Being fairly new to Docker, I'm currently reading several tutorials and there are two things I don't really understand. According to the official Docker documentation, the Dockerfile could look like this:

FROM mcr.microsoft.com/dotnet/sdk:6.0 AS build-env
WORKDIR /app

# Copy csproj and restore as distinct layers
COPY *.csproj ./
RUN dotnet restore

# Copy everything else and build
COPY ../engine/examples ./
RUN dotnet publish -c Release -o out

# Build runtime image
FROM mcr.microsoft.com/dotnet/aspnet:6.0
WORKDIR /app
COPY --from=build-env /app/out .
ENTRYPOINT ["dotnet", "aspnetapp.dll"]

The first stage is to import the sdk and the second is to import the dotnet runtime. However, in other tutorials, e.g. this one from Jetbrains, the order is reversed; first the runtime is imported and subsequently the sdk is imported.

First question; is there a preferred order of the imports (and why)?

Second question, in the example above, the csproj is first copied, dotnet restore is run, and then all other files are copied before building the application. Why not just copy everything at once?

CodePudding user response:

The way they're structured has a lot to do with maximizing the use of cached layers from previous builds to make the build go faster and using a runtime base image that's smaller that a full SDK image.

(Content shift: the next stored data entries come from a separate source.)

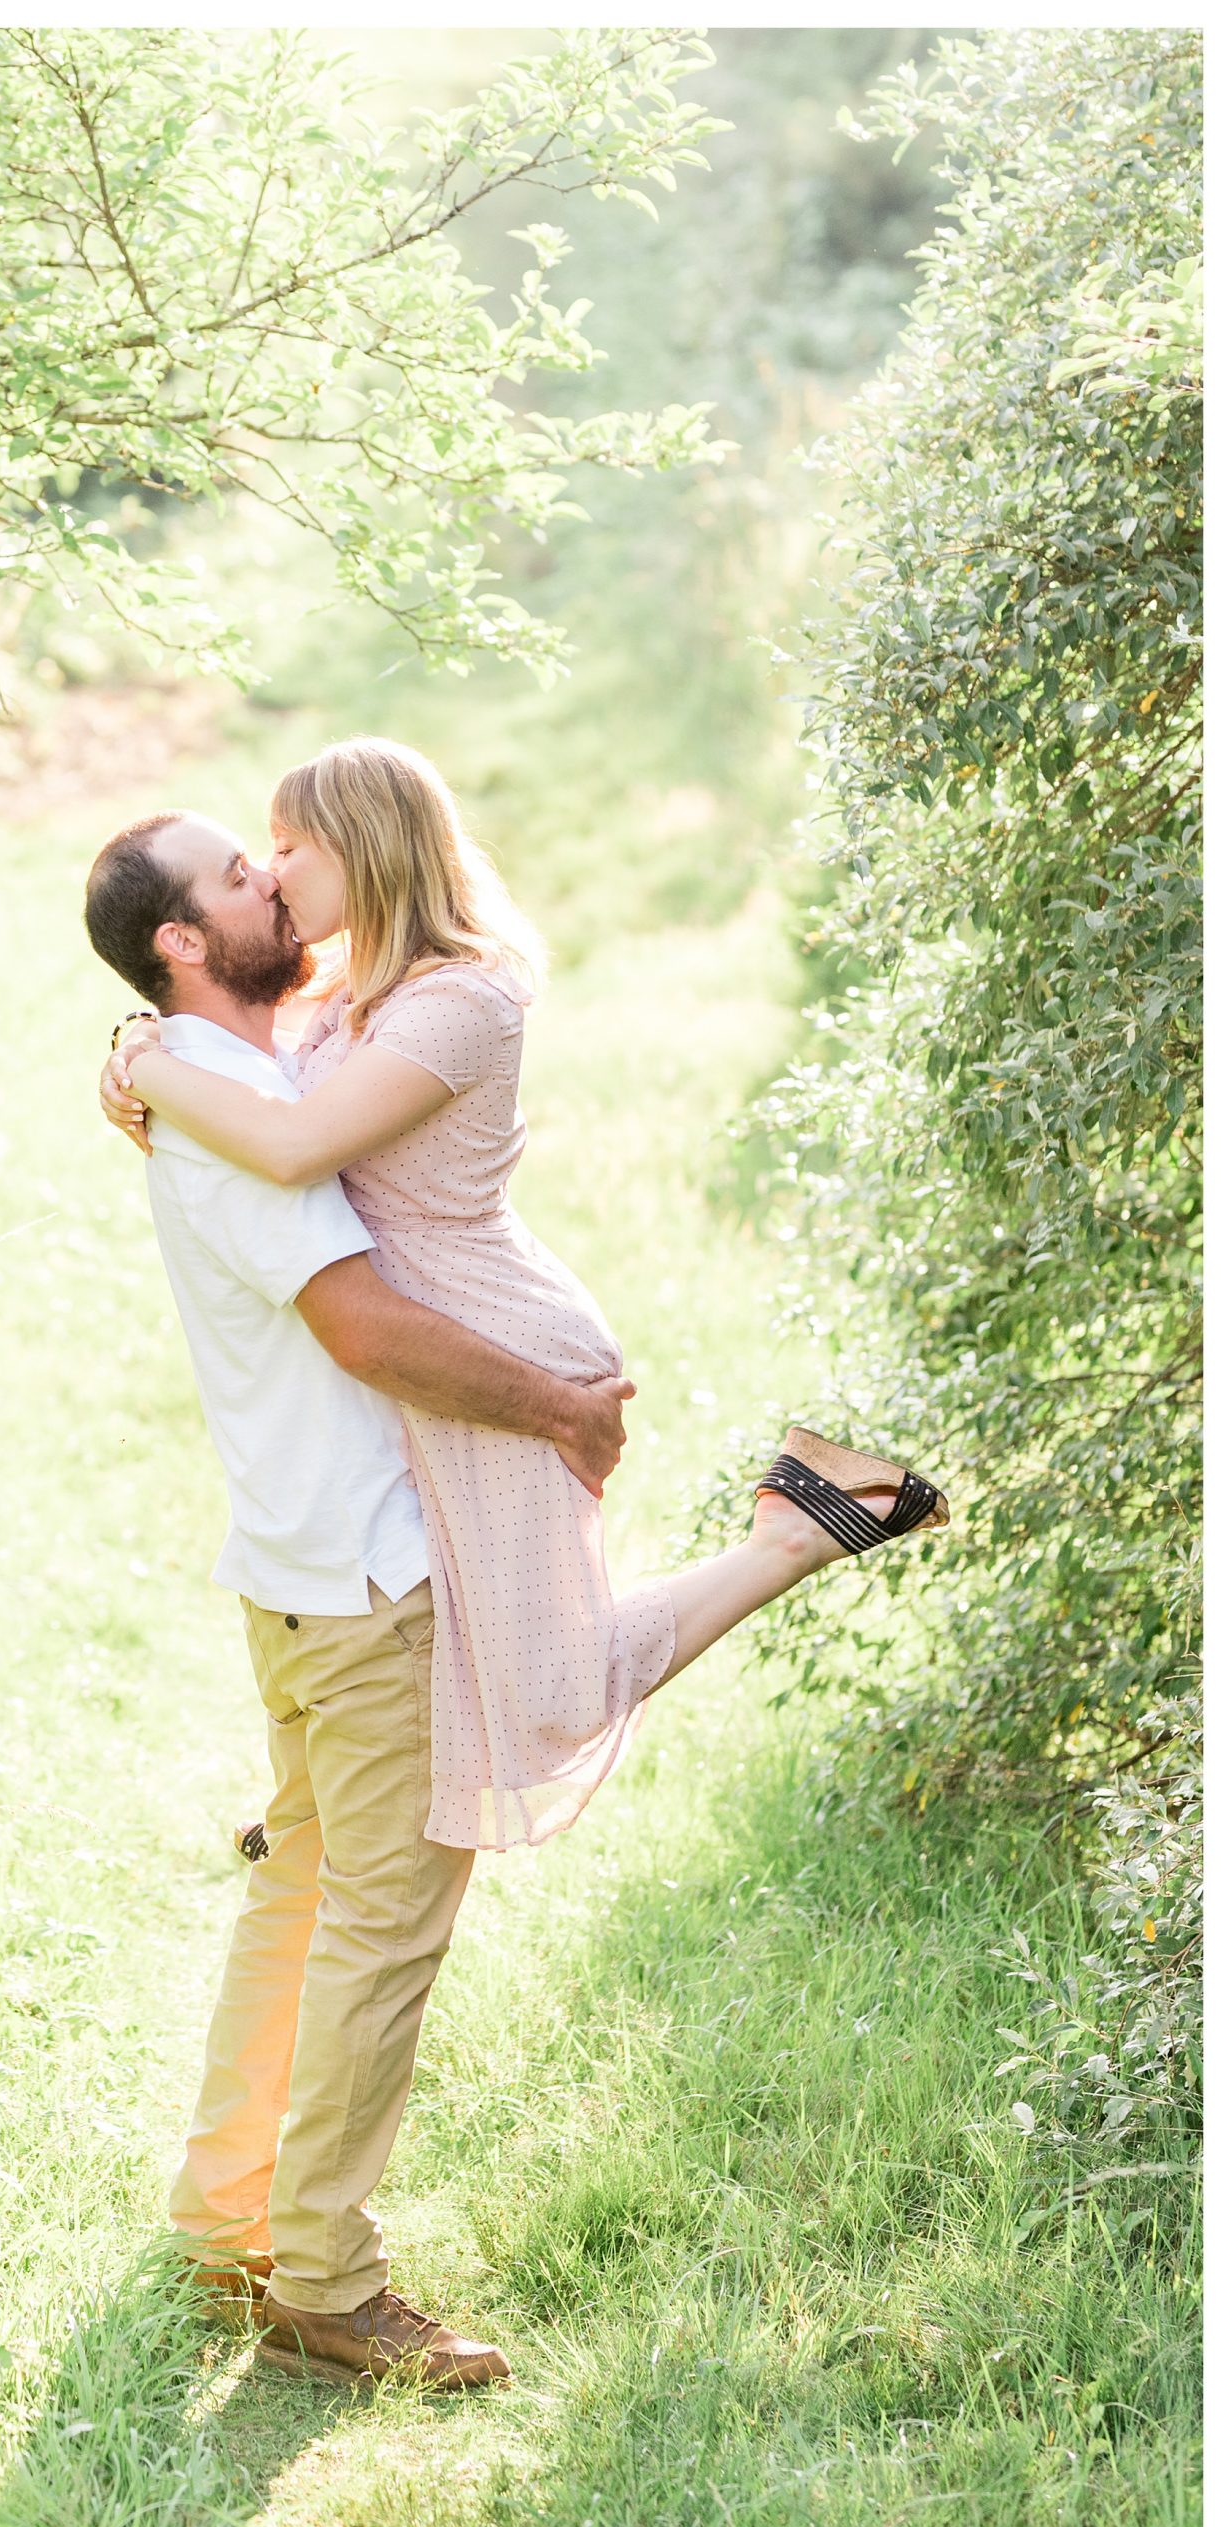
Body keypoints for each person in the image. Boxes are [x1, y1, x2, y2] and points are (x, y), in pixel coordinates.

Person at [102, 738, 948, 1867]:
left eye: (291, 847)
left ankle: (795, 1532)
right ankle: (320, 1805)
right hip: (431, 1334)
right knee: (468, 1651)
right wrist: (132, 1035)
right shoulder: (356, 983)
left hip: (494, 1333)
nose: (271, 870)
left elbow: (296, 1141)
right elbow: (222, 1011)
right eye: (259, 856)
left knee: (552, 1684)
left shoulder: (462, 1000)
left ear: (364, 850)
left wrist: (146, 1072)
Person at [83, 809, 642, 2392]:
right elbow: (365, 1327)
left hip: (305, 1568)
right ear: (185, 944)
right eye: (239, 877)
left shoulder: (241, 1071)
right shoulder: (238, 1102)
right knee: (385, 1927)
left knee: (307, 1896)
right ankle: (325, 2278)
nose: (273, 878)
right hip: (361, 1580)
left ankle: (225, 2217)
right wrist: (557, 1405)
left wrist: (135, 1050)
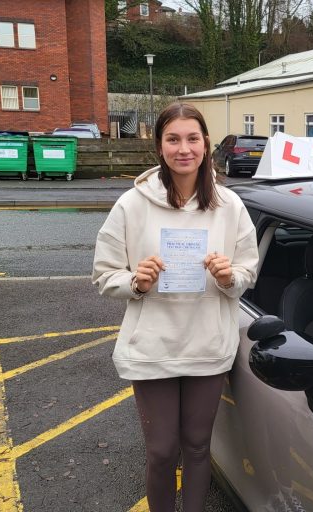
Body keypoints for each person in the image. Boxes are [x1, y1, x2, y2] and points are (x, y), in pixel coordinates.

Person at [92, 102, 259, 511]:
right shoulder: (132, 205)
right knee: (163, 451)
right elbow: (104, 274)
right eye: (173, 139)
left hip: (208, 344)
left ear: (206, 144)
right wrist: (135, 281)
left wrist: (228, 278)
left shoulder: (229, 206)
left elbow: (247, 271)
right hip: (153, 347)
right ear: (159, 146)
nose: (183, 148)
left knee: (198, 447)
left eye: (192, 138)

If you don't care about the build speed and image size, you can do something really simple like

FROM mcr.microsoft.com/dotnet/sdk:6.0
WORKDIR /src
COPY . .
RUN dotnet publish -o out
WORKDIR /src/out
ENTRYPOINT ["dotnet", "aspnetapp.dll"]

This Dockerfile will have to build everything every time you change a file. You can speed up the restore of Nuget packages by realising that you rarely change the .csproj file.

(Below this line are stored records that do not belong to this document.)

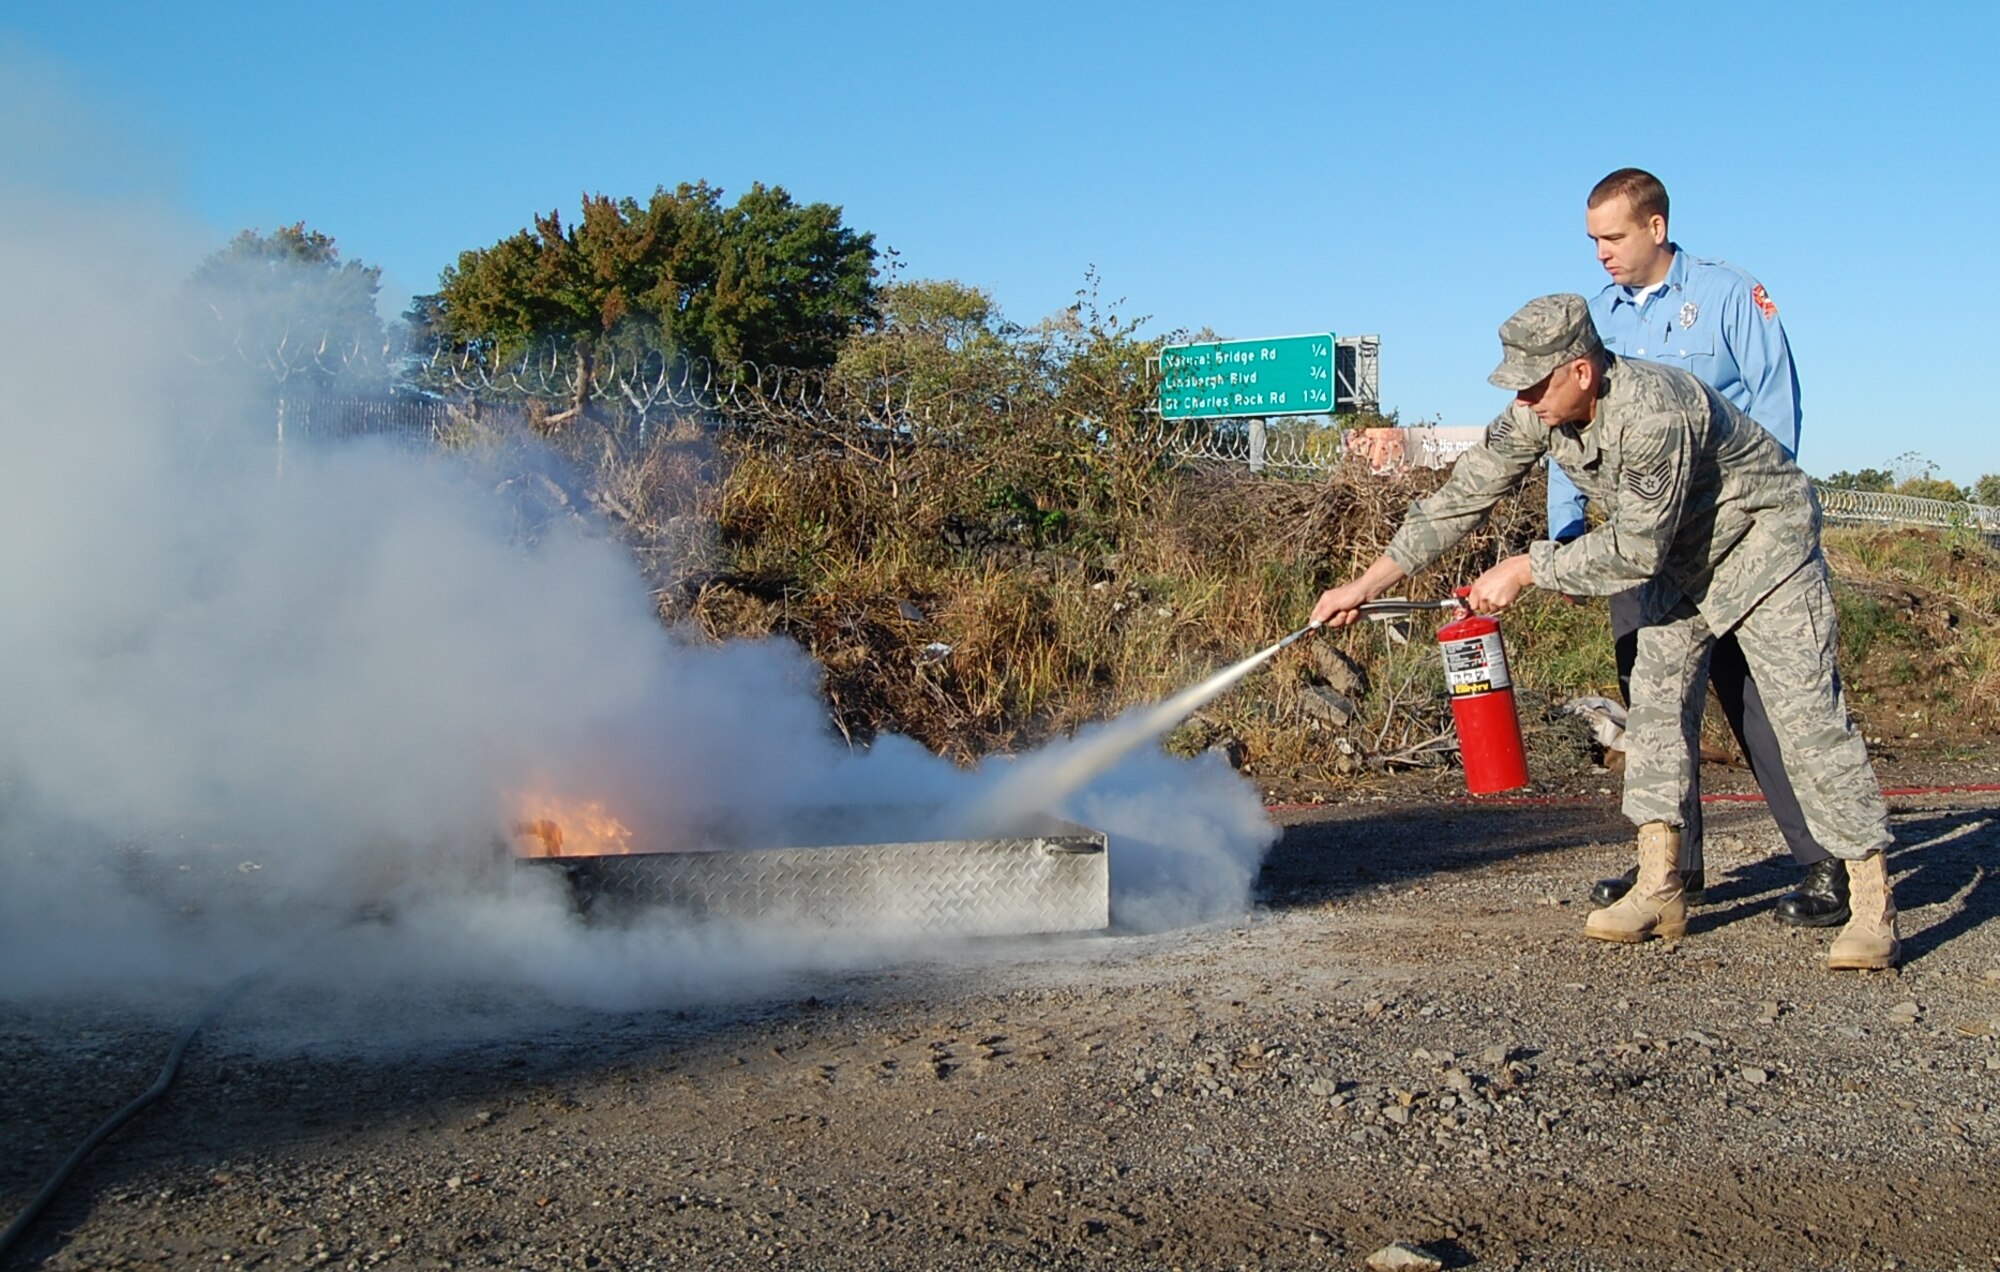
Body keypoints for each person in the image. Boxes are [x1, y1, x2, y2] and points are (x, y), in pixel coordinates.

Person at [1312, 294, 1898, 971]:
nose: (1524, 399)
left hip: (1763, 553)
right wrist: (1364, 585)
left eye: (1535, 383)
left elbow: (1637, 549)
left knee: (1807, 722)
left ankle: (1872, 905)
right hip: (1683, 564)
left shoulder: (1655, 411)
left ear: (1581, 372)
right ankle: (1659, 887)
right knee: (1653, 712)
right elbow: (1461, 497)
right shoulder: (1540, 412)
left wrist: (1531, 567)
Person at [1552, 168, 1846, 928]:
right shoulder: (1598, 320)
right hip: (1640, 546)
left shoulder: (1725, 296)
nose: (1601, 255)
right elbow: (1569, 423)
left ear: (1655, 228)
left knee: (1761, 701)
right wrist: (1570, 530)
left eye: (1612, 237)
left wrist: (1761, 522)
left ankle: (1824, 862)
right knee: (1653, 708)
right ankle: (1670, 868)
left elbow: (1775, 405)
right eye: (1592, 241)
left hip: (1732, 544)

FROM mcr.microsoft.com/dotnet/sdk:6.0
WORKDIR /src
COPY aspnetapp.csproj .
RUN dotnet restore
COPY . .
RUN dotnet publish -o out
WORKDIR /src/out
ENTRYPOINT ["dotnet", "aspnetapp.dll"]

Now when you just change some code (but not the .csproj file), Docker will see that up until COPY . . everything is the same as when you last ran docker build, so it'll just take the layers from the cache and you won't have to actually run the dotnet restore saving you some time.

To save some space on the final image, we can use the aspnet image as the base, rather than the sdk image. To do that we can use a multistage Dockerfile and copy files from the first stage to the last (and final) stage like this

FROM mcr.microsoft.com/dotnet/sdk:6.0 AS build
WORKDIR /src
COPY aspnetapp.csproj .
RUN dotnet restore
COPY . .
RUN dotnet publish -o out

FROM mcr.microsoft.com/dotnet/aspnet:6.0
WORKDIR /app
COPY --from=build /src/out /app
ENTRYPOINT ["dotnet", "aspnetapp.dll"]

Now the final image is smaller, so it takes up fewer resources when we run it.